Ostersonntag. Nach der ersten Sichtung werden die 250 Proben in flüssigem Stickstoff eingefroren. Irgendwann sollen sie in die Schweiz gelangen. Doch wegen Corona sind die Zürcher Forschenden erst einmal vorsichtig. «Wir möchten nicht, dass die Zellen auf irgendeinem Flughafen stranden, auftauen und kaputtgehen», sagt Oliver Ullrich. Einmal in Zürich angelangt, wird man das gewachsene Gewebe histologisch und molekularbiologisch untersuchen. Und auch sein Genom sequenzieren. Denn im All waren die Zellen einen Monat lang kosmischer Strahlung ausgesetzt, «und», sagt Ullrich, «wir wollen ja niemandem Zellen mit beschädigter DNA implantieren».

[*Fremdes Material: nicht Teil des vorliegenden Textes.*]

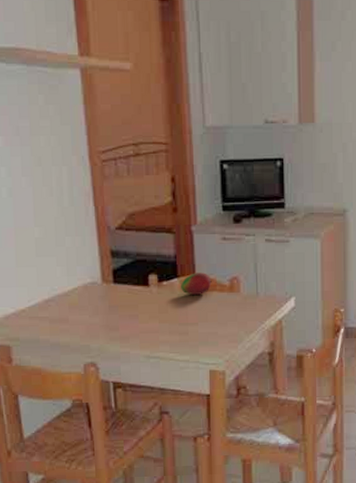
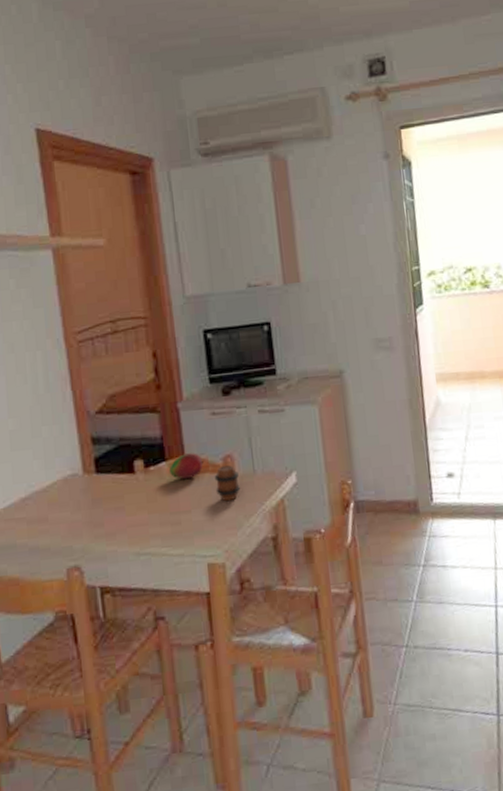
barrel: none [221,286,243,318] -> present [214,465,240,502]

Vom Implantieren ist man freilich noch ein ganzes Stück entfernt. Vorerst gilt es, den Schritt vom Forschungsprojekt zum Businessmodell zu wagen. Also ein Spin-off zu gründen, Investoren zu finden und die Gewebezucht im All auf Produktionsstufe zu erheben. Oliver Ullrich ist zuversichtlich, dass dies gelingt. «Es müssen vorerst gar keine Transplantate sein. Gewebeproben dienen auch dazu, Medikamente zu testen, und da ist der Markt heute gross.» Kein Wunder, denn auf diese Art lassen sich Tausende von Tierversuchen vermeiden.
Und die Kosten? Ullrich schmunzelt: «Die Raumfahrt ist kein Wettlauf zwischen den Staaten mehr, der Milliarden verschlingt.» Und er rechnet vor: Lässt sich das CubeLab-Modul durch regelmässige Gewebezucht amortisieren und das ganze Prozedere vereinfachen, bleiben fast nur noch die Flugkosten. Das Retourticket Florida-ISS kostet pro Kilogramm rund 5000 US-Dollar, und in einem Kilogramm finden viele Proben Platz. Kommen noch die Löhne eines zweiköpfigen Teams hinzu, das die Proben für den Flug bereitstellt und danach wieder in Empfang nimmt. «Das alles ergibt Beträge, die für medizinische Interventionen durchaus im Rahmen sind.» Und vielleicht sogar niedriger als bei der umständlichen Gewebezucht in irdischen Labors.
Oliver Ullrich ist vom Träumer zum Visionär geworden. Als Junge faszinierten ihn glitzernde Raumschiffe und ferne Galaxien; er interessierte sich für alles, was ausserhalb unseres Planeten lag. Heute rechnet er jene Flughöhe, auf welcher sich Raumstationen wie die ISS bewegen, nicht mehr zum All. «Der untere Orbit gehört für mich zur Erde», sagt Ullrich, «da sind wir ja nicht bei den Sternen im Outer Space.» Wir sollten, sagt er, den unteren Orbit nicht nur als Forschungsstätte betrachten, sondern auch als natürlichen Raum für die industrielle Produktion nutzen. Schwerelosigkeit sei für viele Herstellungsprozesse hilfreich, bei der Legierung von Metallen etwa oder bei der Entwicklung von Medikamenten. «Es geht darum, Denkbarrieren abzubauen», sagt Ullrich. «Das erdnahe Weltall ist von Zürich kaum weiter entfernt als Genf.»